I May Have Undercounted
How many gun cultures are there, anyway?
Almost a decade ago, at the 2018 Rangemaster Tactical Conference, I had a funny interaction with one of the presenters, the late William Aprill. It went something like this:
Aprill: “Gun Culture 2.0, eh?”
Yamane: “Yep.”
Aprill: “I thought we were on Gun Culture 4.5 by now.”
For years I have been trying to forestall even talk of a Gun Culture 3.0—at least until I can finish my book on Gun Culture 2.0.
But speculation about the evolution of gun culture beyond the current self-defense-oriented version persists. For example, I’ve noted recent media interest in the present/future of gun culture by the New York Times and the Danish publication Politiken.

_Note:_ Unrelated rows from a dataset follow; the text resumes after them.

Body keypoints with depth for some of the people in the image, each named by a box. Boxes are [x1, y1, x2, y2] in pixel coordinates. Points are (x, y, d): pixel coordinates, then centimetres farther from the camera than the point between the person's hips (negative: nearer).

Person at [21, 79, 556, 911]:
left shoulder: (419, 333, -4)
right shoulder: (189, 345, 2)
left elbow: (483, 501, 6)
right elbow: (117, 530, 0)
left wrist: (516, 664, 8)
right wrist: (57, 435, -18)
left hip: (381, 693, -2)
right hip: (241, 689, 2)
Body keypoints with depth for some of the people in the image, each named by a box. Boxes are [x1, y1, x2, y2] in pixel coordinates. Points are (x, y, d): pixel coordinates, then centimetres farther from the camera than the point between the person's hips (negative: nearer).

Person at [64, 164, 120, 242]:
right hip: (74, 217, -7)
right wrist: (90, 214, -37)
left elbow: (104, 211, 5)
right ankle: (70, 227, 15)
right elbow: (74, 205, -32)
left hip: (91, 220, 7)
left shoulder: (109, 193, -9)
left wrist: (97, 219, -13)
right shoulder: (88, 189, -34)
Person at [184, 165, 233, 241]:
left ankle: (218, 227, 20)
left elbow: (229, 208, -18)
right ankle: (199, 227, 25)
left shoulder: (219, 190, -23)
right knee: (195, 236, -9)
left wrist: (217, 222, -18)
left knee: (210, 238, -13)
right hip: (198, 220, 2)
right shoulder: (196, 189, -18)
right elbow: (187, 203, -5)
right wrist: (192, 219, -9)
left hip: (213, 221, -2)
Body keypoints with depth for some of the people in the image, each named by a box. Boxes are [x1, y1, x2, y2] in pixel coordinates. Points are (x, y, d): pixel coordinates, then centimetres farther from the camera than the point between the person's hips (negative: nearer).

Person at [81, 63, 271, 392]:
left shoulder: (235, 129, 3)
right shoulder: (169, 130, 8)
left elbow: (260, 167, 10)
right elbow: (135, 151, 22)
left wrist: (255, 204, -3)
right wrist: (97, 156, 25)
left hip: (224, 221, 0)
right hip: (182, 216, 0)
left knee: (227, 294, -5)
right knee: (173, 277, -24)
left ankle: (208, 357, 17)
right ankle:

In my most comprehensive treatment of Gun Culture 2.0 to date, I conclude with a cautionary note:
The evolution of gun culture I sketch in this article should be viewed as a historically informed heuristic device. Like all heuristic devices, it is a conceptual tool that reduces the complexity of reality to facilitate exploration and analysis, so we must guard against oversimplification or reification of concepts like Gun Culture 2.0.
Rather than engaging in the challenging practice of predicting the future, there is a lot of work to be done to better understand the history of guns and gun culture in America.
Enter Gun Websites. They are proposing nine generations of American firearms culture, based on the co-evolution of “technology, laws, media, social acceptance, concealed carry, competition shooting, and industry growth.”
The Substack post “Nine Generations of American Firearms Culture” explains the framework and details each generation. But as usual, Gun Websites has created a couple of detailed graphics that summarize the perspective.
Far from finding this nine-generation framework threatening to my work on Gun Culture 2.0, I find it very fruitful in thinking about the complexity of American gun culture I’ve always recognized.
What I find most interesting about the nine-generation model is its granularity. Where my framework paints with a broad brush, Gun Websites traces finer-grained shifts across two centuries of firearms history.
I'm seriously considering incorporating this into my Sociology of Guns seminar this fall. Go read the Gun Websites post, look at their graphics, and tell me what you think. Should I use it in Sociology of Guns this fall?





"Culture" internal to the gun owning community different from the broader historical and cultural things happening around it. So many things wrong with this analysis, too many to put in a comment. I will email you a longer document.
Man, the AI slop graphics there are just flat-out distracting.